[2020-07-26]High-Performance Deep-Learning Coprocessor Integrated into x86 SoC with Server-Class CPUs

2 minute read

Published:

This paper is an industry-track paper in ASPLOS 2020. I used to read more acedemic paper than industry paper, so I lack the knowledge what the focus of the industry. This paper decribes Centaur Technology’s Ncore, the industry’s first high-performance DL coprocessor technology in-target into an x86 SoC with server class CPUs.

Some important differences between industy paper and academic paper are that the industy-track paper is more “practical”, more implementation details but not many “fancy” ideas. Looking at the design tradeoff options and decisions in this paper, it considers target environment, design optimization, connectivity, architecture type, voltage, supported data types. It is a good template for me to consider the design choices.

Ncore Microarchitecture

Skipping the connectivity, memory details of Ncore, I will jump to Ncore architecture at the slice level. The execution pipeline comprises the neural data unit(NDU), neural processing unit(NPU), and output unit(OUT).

The instructions in Ncore are 128bit wide, which is similar to VLIW. A loop code can be encoded into a single instrucion in Ncore and execute in one single cycle.

The NDU performs data bypass, data row rotation, data block compression, byte broadcasting, and masked merge of input with output. It typically performs 2 of these operations in parallel, wihin a single clock cycle. Besides, Each NDU is connected to neighboring NDU slice, allowing roatation of data across slice boundaries.
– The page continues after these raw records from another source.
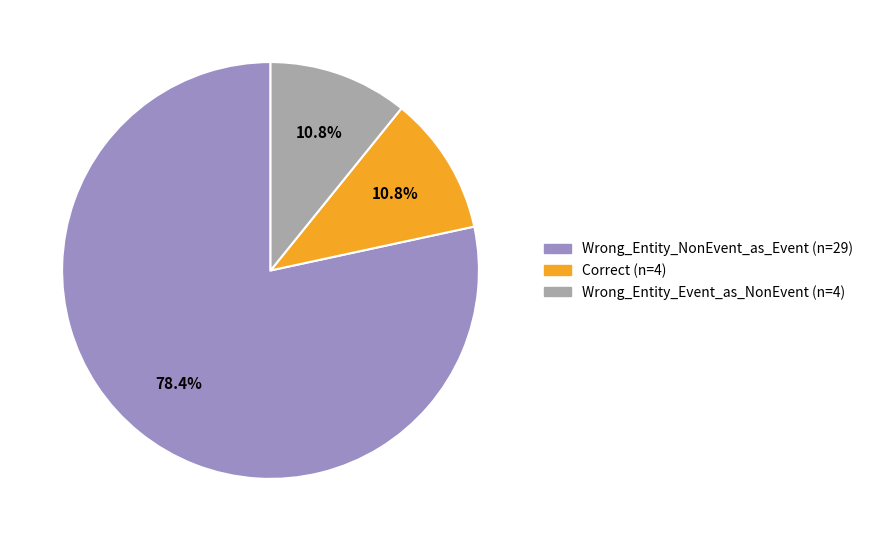

Does Wrong_Entity_Event_as_NonEvent account for over 50% of the chart?

No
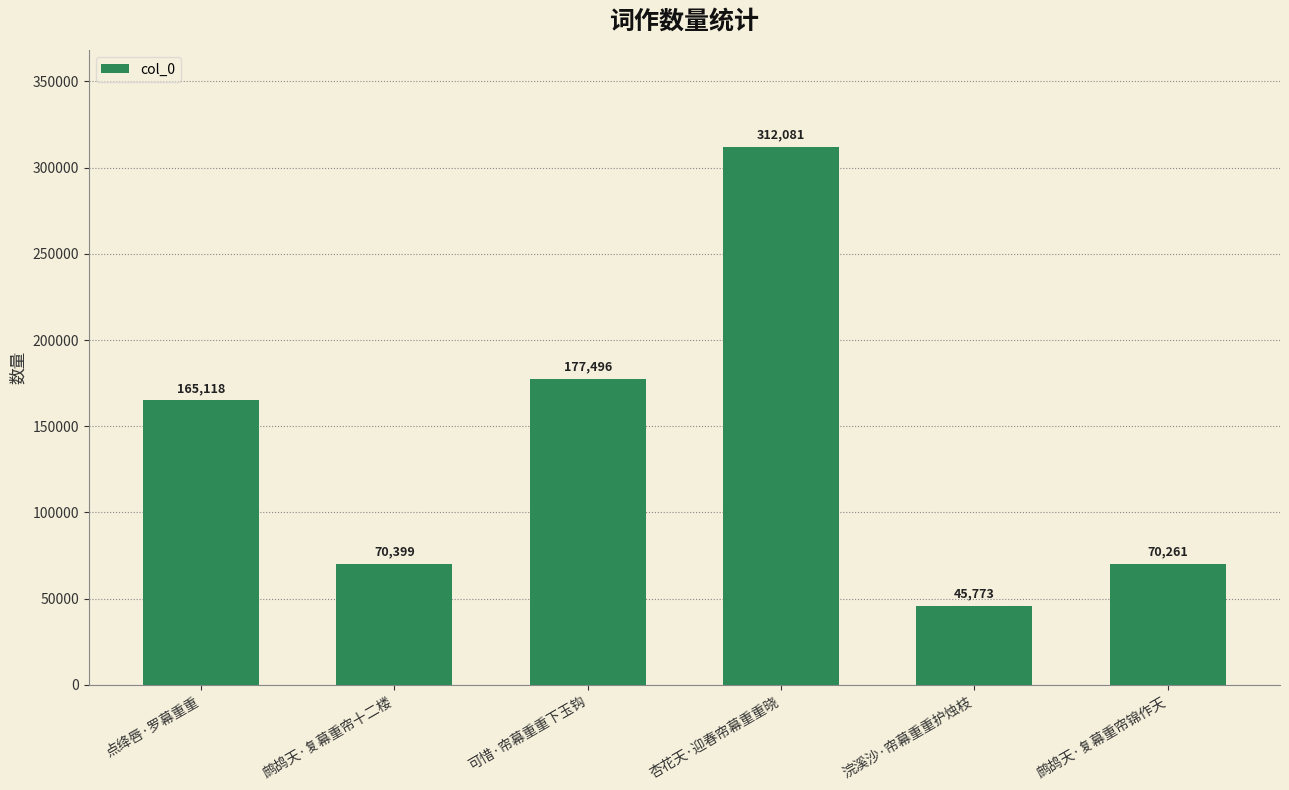

What is the value of the 3rd bar from the left?

177496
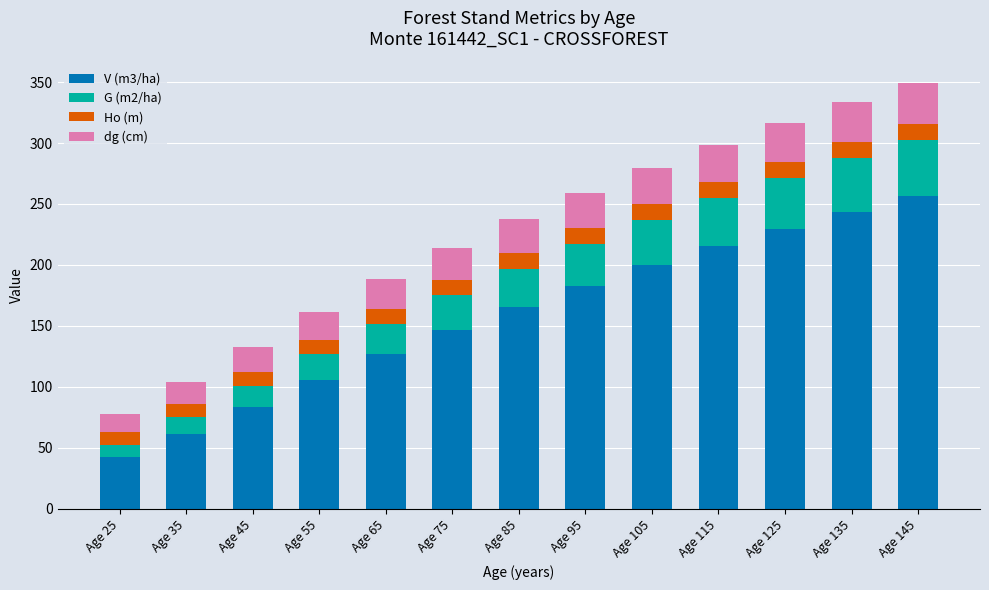

What is the difference between the maximum and minimum values in the V (m3/ha) series?

214.0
In NPU, the data inputs can be forwared to the adjacent slice’s NPU, allowing full-width data forwading.

NPU enables three configurable debug features: event logging, performance counter, and n-step breakpointing.

Software Design

Ncore’s software stack integrates with TensorFlow-Lite through the Delegate interface. The Ncore Graph Compiler Library (GCL) provides frontends to import frame-specific graph intermediate representation(GIR). Then graph optimization will be applied, producing an optimzied binary to run on Ncore. Despite generic optimizations, there are some hand-tuned inner kernels written in Ncore Kernel Library(NKL).

Ncore is connected to SoC via PCI. So the kernel driver unitlizes Linux’s robus PCI envirnoment with little Ncore-specific tasks.

Evaluation

In MLPerf’s Inference v0.5 benchmarks, Ncore achieves the lowest latency in MobileNet-V1 and ResNet-50-V1.5, compared with other systems including NVIDIA AGX Xavier, Qualcomm SDM 855 QRD. Ncore yields 23x speedup over other x86 vendor per- core throughput, while freeing its own x86 cores for other work.